◆ WRITTEN PROBLEM ◆
Can you format the item lines below as a Markdown table with the columns Number and Line, starting at the line containing "Document page, 1241x1754 pixels." and ending at the line containing "text fonction : [89, 659, 1151, 685]", both included and blank lines omitted?

◆ ITEMS ◆

[start]

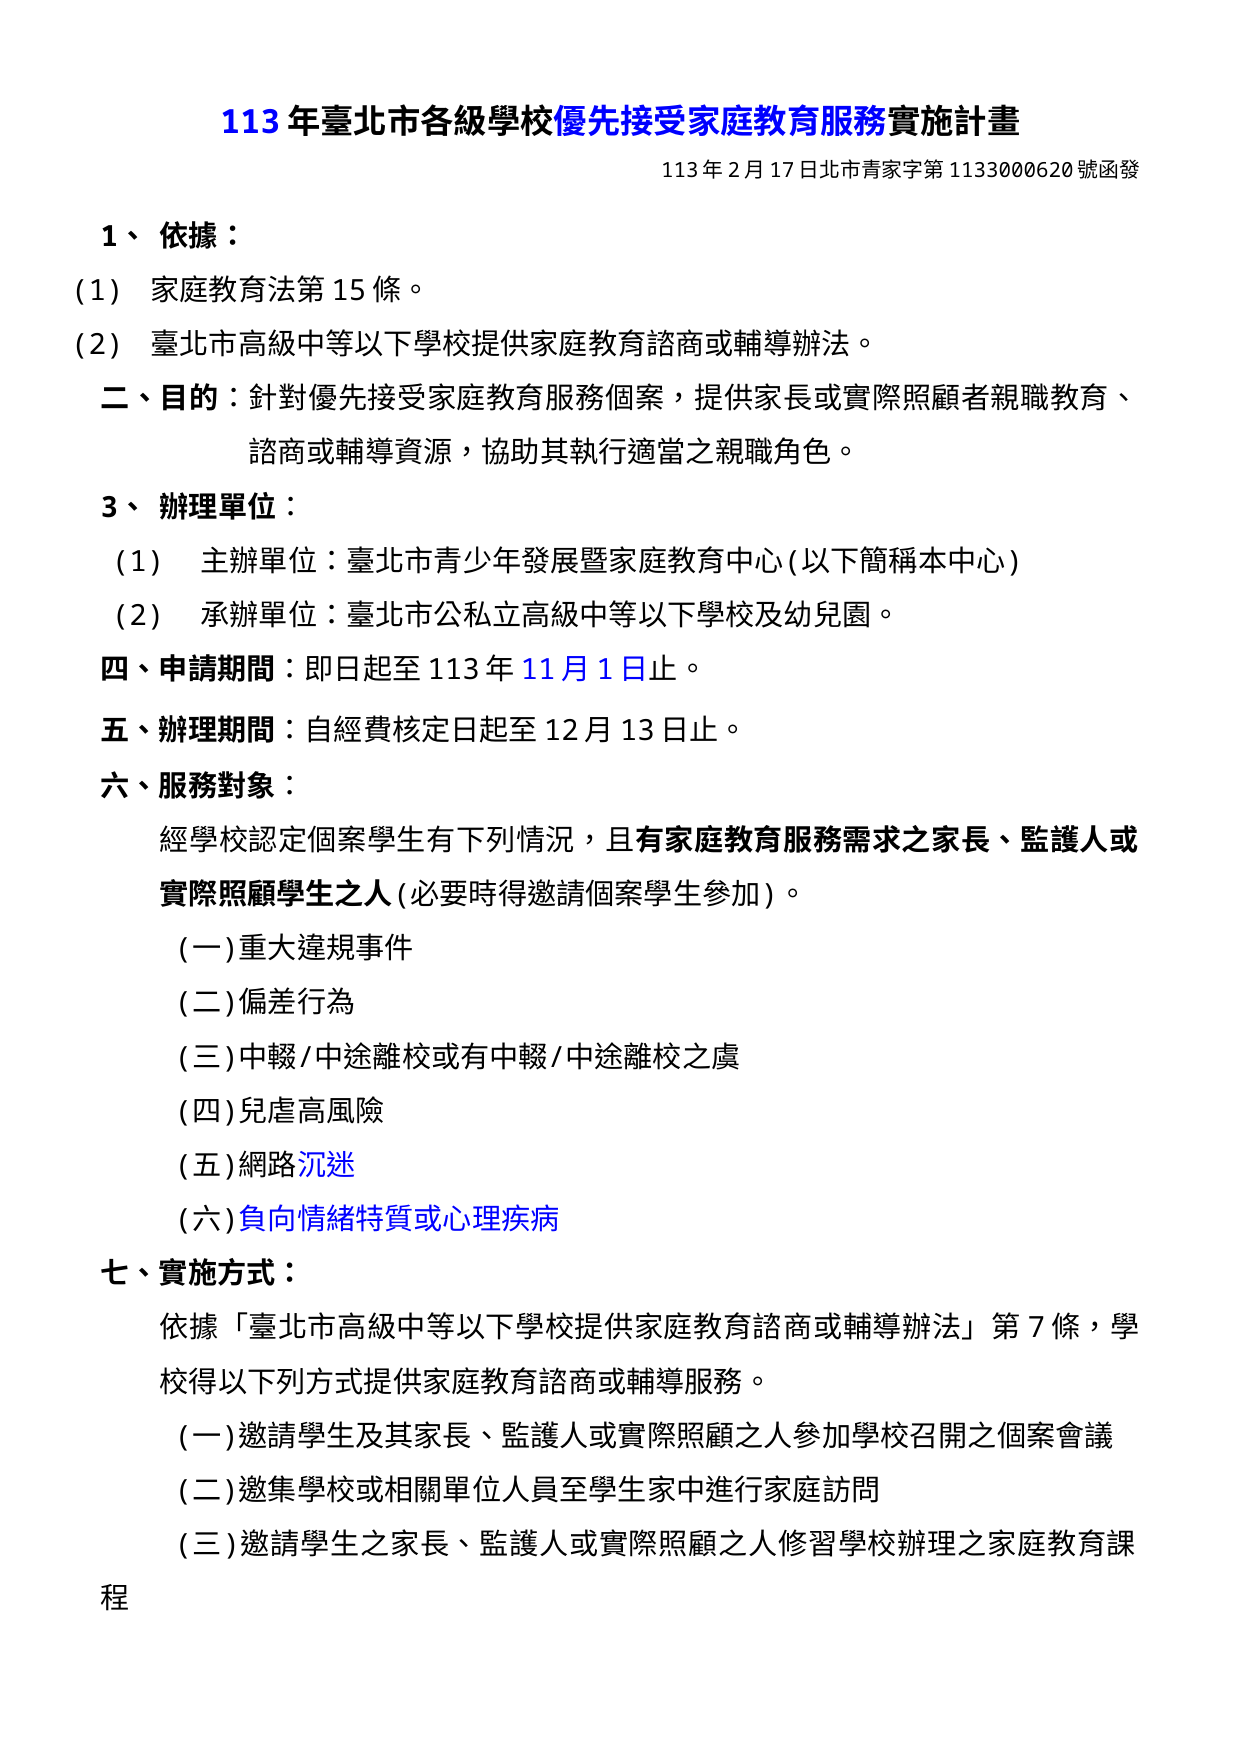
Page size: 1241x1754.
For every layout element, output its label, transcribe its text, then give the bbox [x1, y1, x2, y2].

[end]
[start]

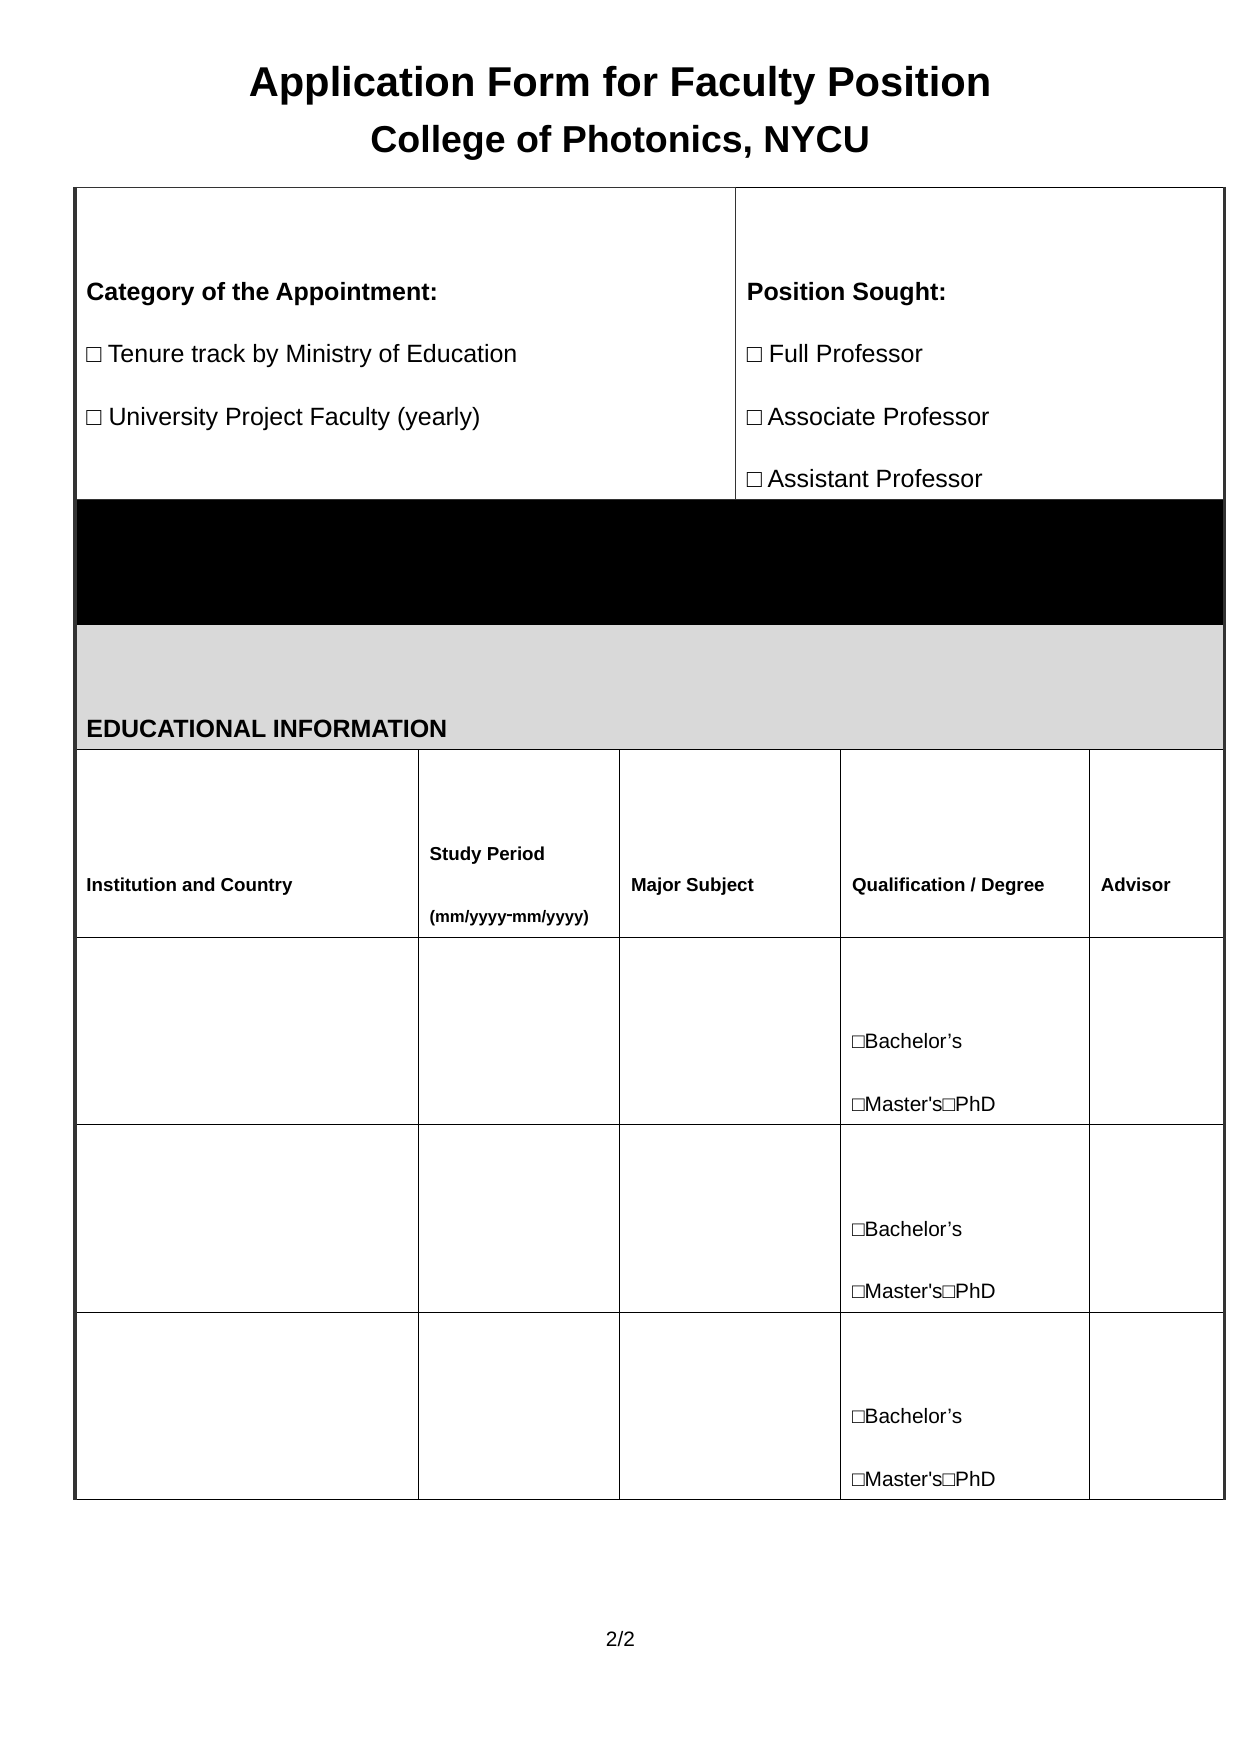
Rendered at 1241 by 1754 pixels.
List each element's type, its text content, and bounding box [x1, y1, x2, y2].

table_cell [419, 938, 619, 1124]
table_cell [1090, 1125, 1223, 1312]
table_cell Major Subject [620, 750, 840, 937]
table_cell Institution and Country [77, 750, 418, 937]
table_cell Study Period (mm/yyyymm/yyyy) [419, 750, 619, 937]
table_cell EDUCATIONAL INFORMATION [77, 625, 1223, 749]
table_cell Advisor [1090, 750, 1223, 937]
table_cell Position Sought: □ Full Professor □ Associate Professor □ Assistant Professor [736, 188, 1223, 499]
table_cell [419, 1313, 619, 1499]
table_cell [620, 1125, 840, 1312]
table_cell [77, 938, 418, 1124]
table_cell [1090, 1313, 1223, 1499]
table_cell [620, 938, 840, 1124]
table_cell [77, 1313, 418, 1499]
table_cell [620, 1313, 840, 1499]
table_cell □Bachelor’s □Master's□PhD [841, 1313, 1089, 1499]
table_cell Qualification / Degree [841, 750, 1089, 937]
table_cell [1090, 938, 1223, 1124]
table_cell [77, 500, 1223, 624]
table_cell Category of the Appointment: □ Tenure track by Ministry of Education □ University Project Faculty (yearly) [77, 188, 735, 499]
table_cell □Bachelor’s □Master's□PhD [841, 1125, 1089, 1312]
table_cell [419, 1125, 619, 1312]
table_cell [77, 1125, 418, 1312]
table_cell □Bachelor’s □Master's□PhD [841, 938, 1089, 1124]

[end]
[start]

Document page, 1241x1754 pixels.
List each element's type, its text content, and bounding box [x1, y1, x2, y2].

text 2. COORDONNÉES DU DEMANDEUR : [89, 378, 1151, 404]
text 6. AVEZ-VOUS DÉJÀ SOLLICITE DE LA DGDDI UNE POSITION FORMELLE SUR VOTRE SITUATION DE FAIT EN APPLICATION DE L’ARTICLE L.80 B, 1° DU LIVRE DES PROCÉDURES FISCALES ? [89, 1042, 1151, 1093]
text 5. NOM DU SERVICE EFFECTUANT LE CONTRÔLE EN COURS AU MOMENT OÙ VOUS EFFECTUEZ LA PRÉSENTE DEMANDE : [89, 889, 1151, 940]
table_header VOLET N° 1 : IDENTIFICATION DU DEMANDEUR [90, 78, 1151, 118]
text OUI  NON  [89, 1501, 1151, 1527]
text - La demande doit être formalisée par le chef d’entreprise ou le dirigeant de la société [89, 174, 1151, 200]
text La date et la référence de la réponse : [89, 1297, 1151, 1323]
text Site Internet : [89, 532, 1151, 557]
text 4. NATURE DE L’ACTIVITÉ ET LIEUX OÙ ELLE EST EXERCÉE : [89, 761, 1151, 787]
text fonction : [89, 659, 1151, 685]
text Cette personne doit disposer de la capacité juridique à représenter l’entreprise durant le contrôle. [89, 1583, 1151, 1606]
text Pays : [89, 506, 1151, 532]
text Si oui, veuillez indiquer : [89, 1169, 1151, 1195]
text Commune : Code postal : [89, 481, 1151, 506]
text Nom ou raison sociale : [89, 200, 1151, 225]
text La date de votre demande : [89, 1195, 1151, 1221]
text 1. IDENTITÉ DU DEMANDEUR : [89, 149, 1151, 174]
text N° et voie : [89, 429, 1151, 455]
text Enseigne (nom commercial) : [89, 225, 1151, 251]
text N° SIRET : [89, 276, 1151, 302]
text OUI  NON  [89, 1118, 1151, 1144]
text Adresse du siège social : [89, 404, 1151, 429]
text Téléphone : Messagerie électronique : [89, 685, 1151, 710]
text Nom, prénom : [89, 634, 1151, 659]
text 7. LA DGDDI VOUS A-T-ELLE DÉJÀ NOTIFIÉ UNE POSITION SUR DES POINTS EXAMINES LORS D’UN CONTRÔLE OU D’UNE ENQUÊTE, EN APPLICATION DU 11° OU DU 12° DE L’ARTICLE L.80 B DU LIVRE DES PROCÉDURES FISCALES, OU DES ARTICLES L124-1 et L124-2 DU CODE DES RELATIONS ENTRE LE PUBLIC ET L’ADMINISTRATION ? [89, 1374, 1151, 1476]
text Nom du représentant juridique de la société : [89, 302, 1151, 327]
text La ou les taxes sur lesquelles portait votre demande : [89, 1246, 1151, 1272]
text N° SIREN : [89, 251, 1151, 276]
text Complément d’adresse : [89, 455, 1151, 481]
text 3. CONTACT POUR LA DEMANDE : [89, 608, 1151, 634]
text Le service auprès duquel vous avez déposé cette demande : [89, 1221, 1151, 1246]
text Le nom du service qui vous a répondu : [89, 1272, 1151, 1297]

[end]

◆ SOLUTION FOR THIS PROBLEM ◆
| Number | Line |
|---|---|
| 1 | Document page, 1241x1754 pixels. |
| 2 | List each element's type, its text content, and bounding box [x1, y1, x2, y2]. |
| 3 | text 2. COORDONNÉES DU DEMANDEUR : [89, 378, 1151, 404] |
| 4 | text 6. AVEZ-VOUS DÉJÀ SOLLICITE DE LA DGDDI UNE POSITION FORMELLE SUR VOTRE SITUATION DE FAIT EN APPLICATION DE L’ARTICLE L.80 B, 1° DU LIVRE DES PROCÉDURES FISCALES ? [89, 1042, 1151, 1093] |
| 5 | text 5. NOM DU SERVICE EFFECTUANT LE CONTRÔLE EN COURS AU MOMENT OÙ VOUS EFFECTUEZ LA PRÉSENTE DEMANDE : [89, 889, 1151, 940] |
| 6 | table_header VOLET N° 1 : IDENTIFICATION DU DEMANDEUR [90, 78, 1151, 118] |
| 7 | text OUI  NON  [89, 1501, 1151, 1527] |
| 8 | text - La demande doit être formalisée par le chef d’entreprise ou le dirigeant de la société [89, 174, 1151, 200] |
| 9 | text La date et la référence de la réponse : [89, 1297, 1151, 1323] |
| 10 | text Site Internet : [89, 532, 1151, 557] |
| 11 | text 4. NATURE DE L’ACTIVITÉ ET LIEUX OÙ ELLE EST EXERCÉE : [89, 761, 1151, 787] |
| 12 | text fonction : [89, 659, 1151, 685] |